Required action:
From the entries below, copy every line holding the word "camera".

Records provided:
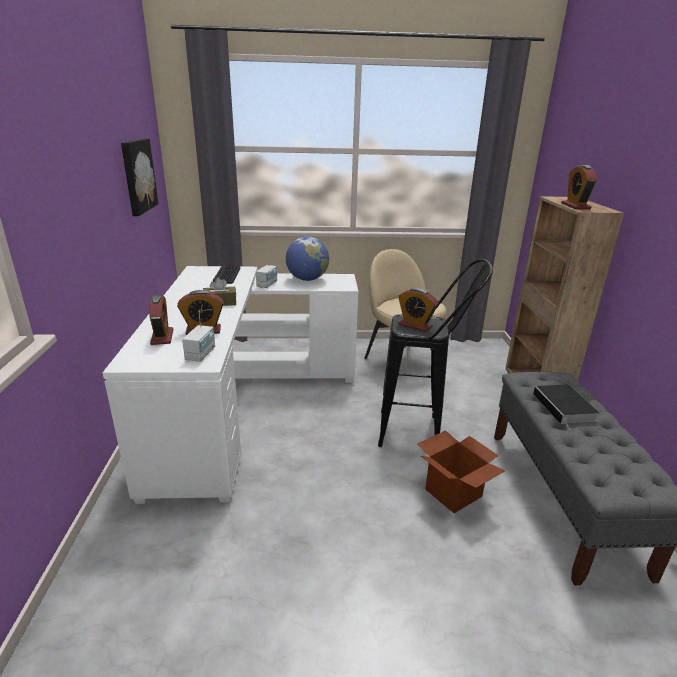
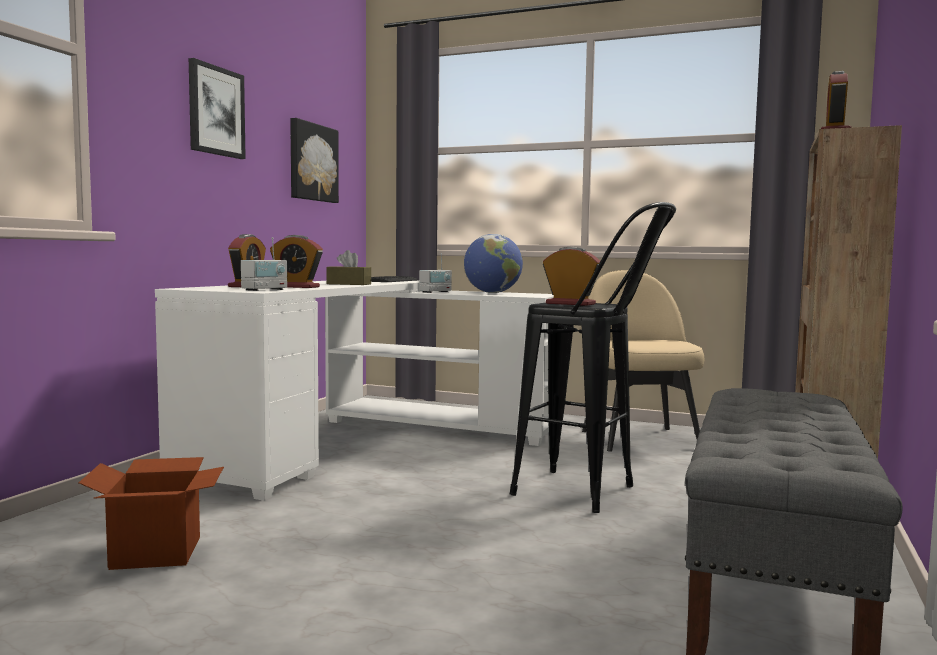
camera: 25 degrees right, 20 degrees down
alarm clock [398,288,438,332] -> alarm clock turned 150 degrees clockwise [543,247,600,306]
cardboard box [417,430,506,513] -> cardboard box moved to [79,457,224,570]
book [533,384,599,430] -> none
none -> picture [189,58,246,159]

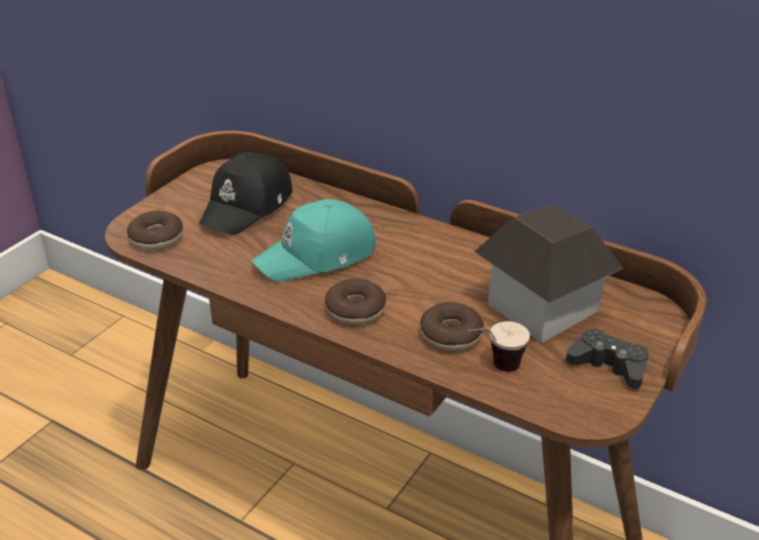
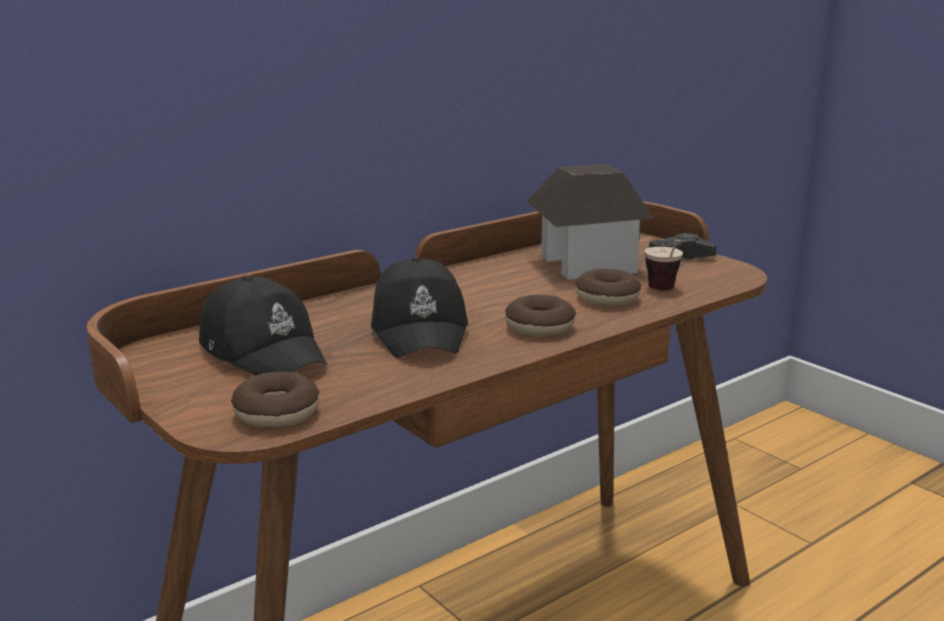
camera: 70 degrees left, 15 degrees down
turquoise cap [252,199,376,282] -> black cap [371,257,468,358]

Solution to the exercise:
camera: 25 degrees right, 20 degrees down
camera: 70 degrees left, 15 degrees down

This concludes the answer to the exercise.